This year should mark the low point for the wood products industry, and signs of recovery should be seen in 2010 following multiple years of distress, those in the industry say.
In its newest forecast, the Portland-based Western Wood Products Association says 2009 should be remembered as the bottom of the economic trough for lumber mills, with demand having dropped to its lowest point in modern history. While lumber markets are expected to improve in 2010, the recovery will be slow for western U.S. mills, the association says.
"Given the unprecedented downturn, recovery for the lumber industry is unlikely to follow the same path it has in the past," says association economist David Jackson. "The challenge for mills will be adjusting to a 'new normal' for the future."
Housing starts, a key for the lumber industry, are projected to have plummeted 39 percent this year to 551,000, the lowest volume since 1945, the association says. Housing starts are forecasted to grow 21 percent next year to 668,000, it says.
"We don't expect housing starts to exceed 1 million units before 2012," Jackson says.

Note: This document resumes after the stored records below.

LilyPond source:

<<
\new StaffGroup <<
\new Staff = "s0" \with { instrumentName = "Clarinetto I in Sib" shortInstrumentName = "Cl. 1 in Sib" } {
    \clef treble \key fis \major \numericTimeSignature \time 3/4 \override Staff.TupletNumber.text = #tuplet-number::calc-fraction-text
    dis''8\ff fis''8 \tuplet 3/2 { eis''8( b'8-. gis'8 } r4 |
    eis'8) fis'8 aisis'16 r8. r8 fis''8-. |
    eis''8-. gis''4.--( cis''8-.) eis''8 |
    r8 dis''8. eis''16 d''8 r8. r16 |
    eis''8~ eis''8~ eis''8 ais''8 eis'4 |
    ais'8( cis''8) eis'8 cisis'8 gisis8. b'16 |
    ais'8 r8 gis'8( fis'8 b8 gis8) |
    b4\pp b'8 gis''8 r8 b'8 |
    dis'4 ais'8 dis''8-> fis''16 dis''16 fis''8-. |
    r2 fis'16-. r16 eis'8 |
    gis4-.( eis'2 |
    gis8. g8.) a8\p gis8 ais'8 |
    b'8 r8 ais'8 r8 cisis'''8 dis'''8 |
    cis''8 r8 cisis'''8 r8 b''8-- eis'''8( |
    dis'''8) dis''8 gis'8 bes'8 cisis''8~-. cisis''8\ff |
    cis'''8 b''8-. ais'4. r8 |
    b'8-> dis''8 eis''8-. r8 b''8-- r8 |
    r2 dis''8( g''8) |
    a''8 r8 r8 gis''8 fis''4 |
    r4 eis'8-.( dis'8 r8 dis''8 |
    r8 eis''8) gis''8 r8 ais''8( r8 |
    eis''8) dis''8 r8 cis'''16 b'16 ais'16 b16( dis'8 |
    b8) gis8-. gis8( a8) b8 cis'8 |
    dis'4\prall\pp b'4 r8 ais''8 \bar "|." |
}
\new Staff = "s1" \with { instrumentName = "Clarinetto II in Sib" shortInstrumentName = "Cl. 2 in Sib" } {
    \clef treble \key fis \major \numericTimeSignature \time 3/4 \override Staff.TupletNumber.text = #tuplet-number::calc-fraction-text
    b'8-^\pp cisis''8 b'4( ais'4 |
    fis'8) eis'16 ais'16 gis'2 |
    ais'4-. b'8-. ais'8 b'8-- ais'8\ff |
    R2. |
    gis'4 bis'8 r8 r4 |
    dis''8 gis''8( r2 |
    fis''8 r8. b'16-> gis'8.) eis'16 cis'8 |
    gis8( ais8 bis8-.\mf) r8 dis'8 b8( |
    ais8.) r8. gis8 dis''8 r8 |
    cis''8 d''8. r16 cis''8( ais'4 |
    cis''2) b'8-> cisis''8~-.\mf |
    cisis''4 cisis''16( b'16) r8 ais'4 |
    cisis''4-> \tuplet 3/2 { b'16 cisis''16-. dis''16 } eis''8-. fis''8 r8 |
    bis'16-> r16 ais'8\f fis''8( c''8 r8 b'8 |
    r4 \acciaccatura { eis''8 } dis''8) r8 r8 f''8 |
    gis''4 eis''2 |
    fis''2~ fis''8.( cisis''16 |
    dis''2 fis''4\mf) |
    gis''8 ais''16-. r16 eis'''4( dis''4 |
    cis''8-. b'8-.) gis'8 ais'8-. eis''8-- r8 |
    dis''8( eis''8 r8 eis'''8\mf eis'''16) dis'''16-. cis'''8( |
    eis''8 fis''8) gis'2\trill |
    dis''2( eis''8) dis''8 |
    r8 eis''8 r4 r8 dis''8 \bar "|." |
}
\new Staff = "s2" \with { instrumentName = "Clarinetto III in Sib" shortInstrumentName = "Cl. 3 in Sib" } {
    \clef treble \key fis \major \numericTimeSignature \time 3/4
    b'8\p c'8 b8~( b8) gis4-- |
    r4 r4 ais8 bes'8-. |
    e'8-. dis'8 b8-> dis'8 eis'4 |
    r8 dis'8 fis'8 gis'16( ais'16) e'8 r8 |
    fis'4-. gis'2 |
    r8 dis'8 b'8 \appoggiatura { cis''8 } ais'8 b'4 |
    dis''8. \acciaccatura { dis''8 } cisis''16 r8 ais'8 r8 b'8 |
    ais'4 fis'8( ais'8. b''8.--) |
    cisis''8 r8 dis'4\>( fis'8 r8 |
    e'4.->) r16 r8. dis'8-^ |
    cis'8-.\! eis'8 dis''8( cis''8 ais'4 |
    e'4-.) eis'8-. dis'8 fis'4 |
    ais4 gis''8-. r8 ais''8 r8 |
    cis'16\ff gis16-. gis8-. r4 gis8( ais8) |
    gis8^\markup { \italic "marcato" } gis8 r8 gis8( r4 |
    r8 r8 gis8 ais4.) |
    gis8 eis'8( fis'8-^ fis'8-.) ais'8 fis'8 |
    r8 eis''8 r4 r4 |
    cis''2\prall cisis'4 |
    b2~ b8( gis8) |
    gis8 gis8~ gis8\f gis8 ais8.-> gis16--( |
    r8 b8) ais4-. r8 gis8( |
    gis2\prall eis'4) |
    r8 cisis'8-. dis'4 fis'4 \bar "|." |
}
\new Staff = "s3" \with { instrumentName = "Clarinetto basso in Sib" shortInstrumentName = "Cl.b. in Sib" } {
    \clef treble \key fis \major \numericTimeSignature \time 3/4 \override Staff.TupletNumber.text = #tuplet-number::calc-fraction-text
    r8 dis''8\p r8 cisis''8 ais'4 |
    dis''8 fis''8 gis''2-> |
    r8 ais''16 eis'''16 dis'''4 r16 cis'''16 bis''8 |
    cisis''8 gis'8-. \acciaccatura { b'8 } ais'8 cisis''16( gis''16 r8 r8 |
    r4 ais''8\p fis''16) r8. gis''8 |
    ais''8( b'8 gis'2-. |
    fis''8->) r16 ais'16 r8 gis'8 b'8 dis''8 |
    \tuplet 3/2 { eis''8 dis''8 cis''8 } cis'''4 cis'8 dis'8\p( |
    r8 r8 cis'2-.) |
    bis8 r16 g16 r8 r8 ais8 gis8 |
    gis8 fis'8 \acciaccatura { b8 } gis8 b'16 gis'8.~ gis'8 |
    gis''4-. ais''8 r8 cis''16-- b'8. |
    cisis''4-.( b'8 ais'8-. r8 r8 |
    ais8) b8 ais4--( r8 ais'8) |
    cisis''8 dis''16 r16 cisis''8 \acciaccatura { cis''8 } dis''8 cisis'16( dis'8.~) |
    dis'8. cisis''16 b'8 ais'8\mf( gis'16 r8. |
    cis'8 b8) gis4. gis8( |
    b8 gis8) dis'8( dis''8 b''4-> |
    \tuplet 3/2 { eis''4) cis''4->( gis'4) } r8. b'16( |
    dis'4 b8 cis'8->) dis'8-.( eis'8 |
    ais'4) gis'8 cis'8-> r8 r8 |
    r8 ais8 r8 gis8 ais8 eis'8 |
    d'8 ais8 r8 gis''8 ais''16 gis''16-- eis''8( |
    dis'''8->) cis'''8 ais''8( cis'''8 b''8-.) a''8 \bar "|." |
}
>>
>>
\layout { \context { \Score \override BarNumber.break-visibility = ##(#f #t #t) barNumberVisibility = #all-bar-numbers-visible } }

Mark Benson, a spokesman for Spokane-based timberland and lumber company Potlatch Corp., says, "We believe we've seen the bottom of this market. The trend is in the right direction (now), but the next several months are going to be a kind of wait-and-see as to how much improvement we'll actually see."
Meanwhile, Clearwater Paper Corp., the pulp and paperboard company spun off by Potlatch a year ago, has had a good year fueled by tissue operations, says spokesman Matt Van Vleet. Clearwater focuses more on making tissue sold under private labels at grocery chains, as well as paperboard for cartons, packaging, cups, and other uses.
The company does, however, operate one lumber mill, at its sprawling Lewiston, Idaho, complex, and that mill, like others, is suffering the effects of low lumber demand, Van Vleet says.
"As the home building industry goes, so does our saw mill," he says.
Shawn Church, editor of Random Lengths, a Eugene, Ore., publication that tracks lumber prices, says prices aren't back to what mills have considered healthy levels, but are up from the bottom of the trough.
Random Lengths' reported composite price for framing lumber has averaged $219 per thousand board feet through the first 11 months of this year, down from full-year annual averages of $252, $284, $327, and $387 in the previous four years. Random Lengths' composite price for 1,000 square feet of structural panel has averaged $258 through November, compared with yearly averages of $292, $298, and $315 in the previous three years.
"Producers have squeezed production down to a level that meets historically low demand," Church says.
Still, "There's more optimism this year than there was at this time last year," Church says. Last year, retailers and distributors had larger inventories than now, but have shrunk them to "bare bones" levels, and producers also have shrunk their output, he says.
"There's a better sense that supply and demand are now equal, and that gives traders a better sense that the market holds better prospects," Church says.